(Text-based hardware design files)
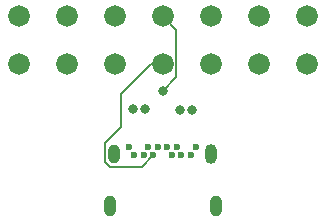
<source format=gbr>
%TF.GenerationSoftware,KiCad,Pcbnew,8.0.1*%
%TF.CreationDate,2024-03-26T16:48:45-04:00*%
%TF.ProjectId,commapogo_male,636f6d6d-6170-46f6-976f-5f6d616c652e,rev?*%
%TF.SameCoordinates,Original*%
%TF.FileFunction,Copper,L2,Inr*%
%TF.FilePolarity,Positive*%
%FSLAX46Y46*%
G04 Gerber Fmt 4.6, Leading zero omitted, Abs format (unit mm)*
G04 Created by KiCad (PCBNEW 8.0.1) date 2024-03-26 16:48:45*
%MOMM*%
%LPD*%
G01*
G04 APERTURE LIST*
%TA.AperFunction,ComponentPad*%
%ADD10O,1.000000X1.600000*%
%TD*%
%TA.AperFunction,ComponentPad*%
%ADD11O,1.000000X1.800000*%
%TD*%
%TA.AperFunction,ComponentPad*%
%ADD12O,1.000000X1.700000*%
%TD*%
%TA.AperFunction,ComponentPad*%
%ADD13C,0.600000*%
%TD*%
%TA.AperFunction,ComponentPad*%
%ADD14C,1.828800*%
%TD*%
%TA.AperFunction,ViaPad*%
%ADD15C,0.800000*%
%TD*%
%TA.AperFunction,Conductor*%
%ADD16C,0.200000*%
%TD*%
G04 APERTURE END LIST*
D10*
%TO.N,GND*%
%TO.C,J2*%
X-4125000Y-5620000D03*
D11*
X-4485000Y-10010000D03*
X4485000Y-10010000D03*
D12*
X4125000Y-5620000D03*
D13*
X2800000Y-5020000D03*
%TO.N,/CAN2_P*%
X2400000Y-5720000D03*
%TO.N,/CAN2_N*%
X1600000Y-5720000D03*
%TO.N,+12V*%
X1200000Y-5020000D03*
%TO.N,unconnected-(J2-Pin_5b-PadB5)*%
X800000Y-5720000D03*
%TO.N,unconnected-(J2-Pin_6b-PadB6)*%
X400000Y-5020000D03*
%TO.N,unconnected-(J2-Pin_7b-PadB7)*%
X-400000Y-5020000D03*
%TO.N,/SBU2*%
X-800000Y-5720000D03*
%TO.N,+12V*%
X-1200000Y-5020000D03*
%TO.N,/CAN3_N*%
X-1600000Y-5720000D03*
%TO.N,/CAN3_P*%
X-2400000Y-5720000D03*
%TO.N,GND*%
X-2800000Y-5020000D03*
%TD*%
D14*
%TO.N,GND*%
%TO.C,J1*%
X-12192000Y6096000D03*
%TO.N,/CAN0_P*%
X-8128000Y6096000D03*
%TO.N,/CAN0_N*%
X-4064000Y6096000D03*
%TO.N,/SBU1*%
X0Y6096000D03*
%TO.N,/CAN1_N*%
X4064000Y6096000D03*
%TO.N,/CAN1_P*%
X8128000Y6096000D03*
%TO.N,GND*%
X12192000Y6096000D03*
%TO.N,+12V*%
X-12192000Y2032000D03*
%TO.N,/CAN3_P*%
X-8128000Y2032000D03*
%TO.N,/CAN3_N*%
X-4064000Y2032000D03*
%TO.N,/SBU2*%
X0Y2032000D03*
%TO.N,/CAN2_N*%
X4064000Y2032000D03*
%TO.N,/CAN2_P*%
X8128000Y2032000D03*
%TO.N,+12V*%
X12192000Y2032000D03*
%TD*%
D15*
%TO.N,/CAN1_P*%
X2525000Y-1905000D03*
%TO.N,/SBU1*%
X0Y-254000D03*
%TO.N,/CAN1_N*%
X1475000Y-1905000D03*
%TO.N,/CAN0_P*%
X-2525000Y-1778000D03*
%TO.N,/CAN0_N*%
X-1475000Y-1778000D03*
%TD*%
D16*
%TO.N,/SBU1*%
X1179400Y4916600D02*
X0Y6096000D01*
X0Y-254000D02*
X1179400Y925400D01*
X1179400Y925400D02*
X1179400Y4916600D01*
%TO.N,/SBU2*%
X-4441873Y-6685000D02*
X-4890000Y-6236873D01*
X-4890000Y-6236873D02*
X-4890000Y-4636000D01*
X-800000Y-5720000D02*
X-1765000Y-6685000D01*
X-1765000Y-6685000D02*
X-4441873Y-6685000D01*
X-1016000Y2032000D02*
X0Y2032000D01*
X-4890000Y-4636000D02*
X-3556000Y-3302000D01*
X-3556000Y-508000D02*
X-1016000Y2032000D01*
X-3556000Y-3302000D02*
X-3556000Y-508000D01*
%TD*%
M02*

</source>
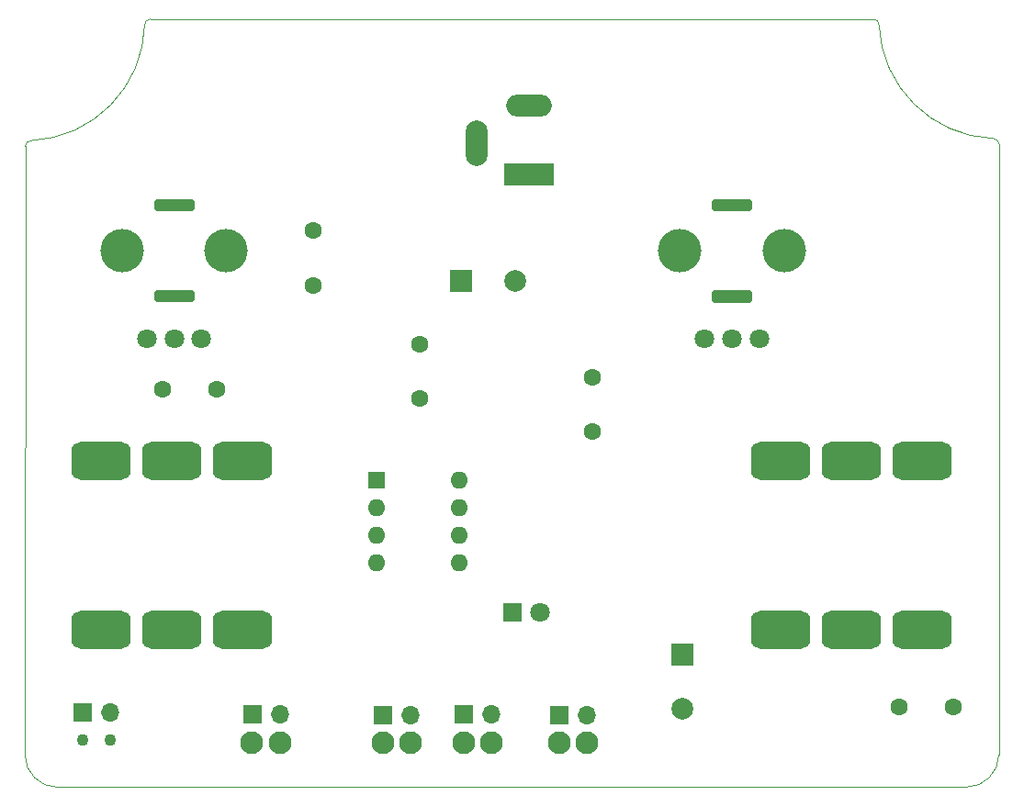
<source format=gbr>
%TF.GenerationSoftware,KiCad,Pcbnew,(6.0.0-0)*%
%TF.CreationDate,2022-01-31T16:21:45-05:00*%
%TF.ProjectId,Valve Wizard Cab Sim,56616c76-6520-4576-997a-617264204361,rev?*%
%TF.SameCoordinates,PX187ff90PY69be500*%
%TF.FileFunction,Soldermask,Bot*%
%TF.FilePolarity,Negative*%
%FSLAX46Y46*%
G04 Gerber Fmt 4.6, Leading zero omitted, Abs format (unit mm)*
G04 Created by KiCad (PCBNEW (6.0.0-0)) date 2022-01-31 16:21:45*
%MOMM*%
%LPD*%
G01*
G04 APERTURE LIST*
G04 Aperture macros list*
%AMRoundRect*
0 Rectangle with rounded corners*
0 $1 Rounding radius*
0 $2 $3 $4 $5 $6 $7 $8 $9 X,Y pos of 4 corners*
0 Add a 4 corners polygon primitive as box body*
4,1,4,$2,$3,$4,$5,$6,$7,$8,$9,$2,$3,0*
0 Add four circle primitives for the rounded corners*
1,1,$1+$1,$2,$3*
1,1,$1+$1,$4,$5*
1,1,$1+$1,$6,$7*
1,1,$1+$1,$8,$9*
0 Add four rect primitives between the rounded corners*
20,1,$1+$1,$2,$3,$4,$5,0*
20,1,$1+$1,$4,$5,$6,$7,0*
20,1,$1+$1,$6,$7,$8,$9,0*
20,1,$1+$1,$8,$9,$2,$3,0*%
G04 Aperture macros list end*
%TA.AperFunction,Profile*%
%ADD10C,0.100000*%
%TD*%
%TA.AperFunction,Profile*%
%ADD11C,0.500000*%
%TD*%
%ADD12C,1.600000*%
%ADD13C,2.100000*%
%ADD14R,1.700000X1.700000*%
%ADD15O,1.700000X1.700000*%
%ADD16R,2.000000X2.000000*%
%ADD17C,2.000000*%
%ADD18C,1.100000*%
%ADD19R,1.600000X1.600000*%
%ADD20O,1.600000X1.600000*%
%ADD21RoundRect,0.875000X-1.875000X0.875000X-1.875000X-0.875000X1.875000X-0.875000X1.875000X0.875000X0*%
%ADD22R,4.600000X2.000000*%
%ADD23O,4.200000X2.000000*%
%ADD24O,2.000000X4.200000*%
%ADD25RoundRect,0.875000X1.875000X-0.875000X1.875000X0.875000X-1.875000X0.875000X-1.875000X-0.875000X0*%
%ADD26C,1.800000*%
%ADD27C,4.000000*%
%ADD28R,1.800000X1.800000*%
G04 APERTURE END LIST*
D10*
X5360000Y11071320D02*
G75*
G03*
X8360000Y8071320I3000001J1D01*
G01*
X95150000Y67390000D02*
G75*
G03*
X94640000Y67900000I-510002J-2D01*
G01*
X5900624Y67700072D02*
G75*
G03*
X5390624Y67190072I2J-510002D01*
G01*
X5360000Y11071320D02*
X5390624Y67190072D01*
X16910624Y78900073D02*
G75*
G03*
X16400624Y78410696I-1J-510434D01*
G01*
X84098752Y78389376D02*
G75*
G03*
X83588752Y78899376I-510002J-2D01*
G01*
X92140000Y8071320D02*
X8360000Y8071320D01*
X5900624Y67700072D02*
G75*
G03*
X16400624Y78410696I-473508J10966267D01*
G01*
X92140000Y8071320D02*
G75*
G03*
X95140000Y11071320I-1J3000001D01*
G01*
X84098752Y78389376D02*
G75*
G03*
X94640000Y67900000I10950523J463299D01*
G01*
X95150000Y67390000D02*
X95140000Y11071320D01*
X16910624Y78900072D02*
X83588752Y78899376D01*
D11*
%TO.C,RV2*%
X68940000Y53020103D02*
X72140000Y53020103D01*
X72140000Y53020103D02*
X72140000Y53620103D01*
X72140000Y53620103D02*
X68940000Y53620103D01*
X68940000Y53620103D02*
X68940000Y53020103D01*
G36*
X68940000Y53020103D02*
G01*
X72140000Y53020103D01*
X72140000Y53620103D01*
X68940000Y53620103D01*
X68940000Y53020103D01*
G37*
X68940000Y61420103D02*
X72140000Y61420103D01*
X72140000Y61420103D02*
X72140000Y62020103D01*
X72140000Y62020103D02*
X68940000Y62020103D01*
X68940000Y62020103D02*
X68940000Y61420103D01*
G36*
X68940000Y61420103D02*
G01*
X72140000Y61420103D01*
X72140000Y62020103D01*
X68940000Y62020103D01*
X68940000Y61420103D01*
G37*
%TO.C,RV1*%
X17520000Y61430000D02*
X20720000Y61430000D01*
X20720000Y61430000D02*
X20720000Y62030000D01*
X20720000Y62030000D02*
X17520000Y62030000D01*
X17520000Y62030000D02*
X17520000Y61430000D01*
G36*
X17520000Y61430000D02*
G01*
X20720000Y61430000D01*
X20720000Y62030000D01*
X17520000Y62030000D01*
X17520000Y61430000D01*
G37*
X17520000Y53030000D02*
X20720000Y53030000D01*
X20720000Y53030000D02*
X20720000Y53630000D01*
X20720000Y53630000D02*
X17520000Y53630000D01*
X17520000Y53630000D02*
X17520000Y53030000D01*
G36*
X17520000Y53030000D02*
G01*
X20720000Y53030000D01*
X20720000Y53630000D01*
X17520000Y53630000D01*
X17520000Y53030000D01*
G37*
%TD*%
D12*
%TO.C,C6*%
X41760000Y48920000D03*
X41760000Y43920000D03*
%TD*%
D13*
%TO.C,J5*%
X38390000Y12190000D03*
X40940000Y12190000D03*
D14*
X38400000Y14750000D03*
D15*
X40940000Y14750000D03*
%TD*%
D12*
%TO.C,C9*%
X57660000Y40880000D03*
X57660000Y45880000D03*
%TD*%
D16*
%TO.C,C1*%
X45550000Y54750000D03*
D17*
X50550000Y54750000D03*
%TD*%
D18*
%TO.C,J4*%
X10690000Y12390000D03*
X13240000Y12390000D03*
D14*
X10700000Y14950000D03*
D15*
X13240000Y14950000D03*
%TD*%
D13*
%TO.C,J2*%
X54590000Y12190000D03*
X57140000Y12190000D03*
D14*
X54600000Y14750000D03*
D15*
X57140000Y14750000D03*
%TD*%
D19*
%TO.C,U1*%
X37810000Y36430000D03*
D20*
X37810000Y33890000D03*
X37810000Y31350000D03*
X37810000Y28810000D03*
X45430000Y28810000D03*
X45430000Y31350000D03*
X45430000Y33890000D03*
X45430000Y36430000D03*
%TD*%
D21*
%TO.C,J11*%
X81565000Y38149000D03*
X81565000Y22564000D03*
X88065000Y38149000D03*
X88065000Y22564000D03*
X75065000Y38149000D03*
X75065000Y22564000D03*
%TD*%
D12*
%TO.C,C12*%
X90971000Y15458000D03*
X85971000Y15458000D03*
%TD*%
D13*
%TO.C,J6*%
X48380000Y12210000D03*
X45830000Y12210000D03*
D14*
X45840000Y14770000D03*
D15*
X48380000Y14770000D03*
%TD*%
D16*
%TO.C,C11*%
X65949000Y20340000D03*
D17*
X65949000Y15340000D03*
%TD*%
D12*
%TO.C,C7*%
X31910000Y54380000D03*
X31910000Y59380000D03*
%TD*%
D22*
%TO.C,J3*%
X51835000Y64600000D03*
D23*
X51835000Y70900000D03*
D24*
X47035000Y67500000D03*
%TD*%
D12*
%TO.C,C5*%
X23010000Y44772500D03*
X18010000Y44772500D03*
%TD*%
D13*
%TO.C,J1*%
X28850000Y12210000D03*
X26300000Y12210000D03*
D14*
X26310000Y14770000D03*
D15*
X28850000Y14770000D03*
%TD*%
D25*
%TO.C,J10*%
X18915000Y22599000D03*
X18915000Y38184000D03*
X12415000Y22599000D03*
X12415000Y38184000D03*
X25415000Y22599000D03*
X25415000Y38184000D03*
%TD*%
D26*
%TO.C,RV2*%
X68040000Y49390103D03*
X70540000Y49390103D03*
X73040000Y49390103D03*
D27*
X75340000Y57520103D03*
X65740000Y57520103D03*
%TD*%
D28*
%TO.C,D3*%
X50275000Y24200000D03*
D26*
X52815000Y24200000D03*
%TD*%
%TO.C,RV1*%
X16620000Y49400000D03*
X19120000Y49400000D03*
X21620000Y49400000D03*
D27*
X23920000Y57530000D03*
X14320000Y57530000D03*
%TD*%
M02*

</source>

## What you will do
The entries above hold the needed span. Transcribe exactly the lines from the one with "X17520000Y62030000D02*" to the one with "X20720000Y53630000D02*", both included.

## Written response
X17520000Y62030000D02*
X17520000Y61430000D01*
G36*
X17520000Y61430000D02*
G01*
X20720000Y61430000D01*
X20720000Y62030000D01*
X17520000Y62030000D01*
X17520000Y61430000D01*
G37*
X17520000Y53030000D02*
X20720000Y53030000D01*
X20720000Y53030000D02*
X20720000Y53630000D01*
X20720000Y53630000D02*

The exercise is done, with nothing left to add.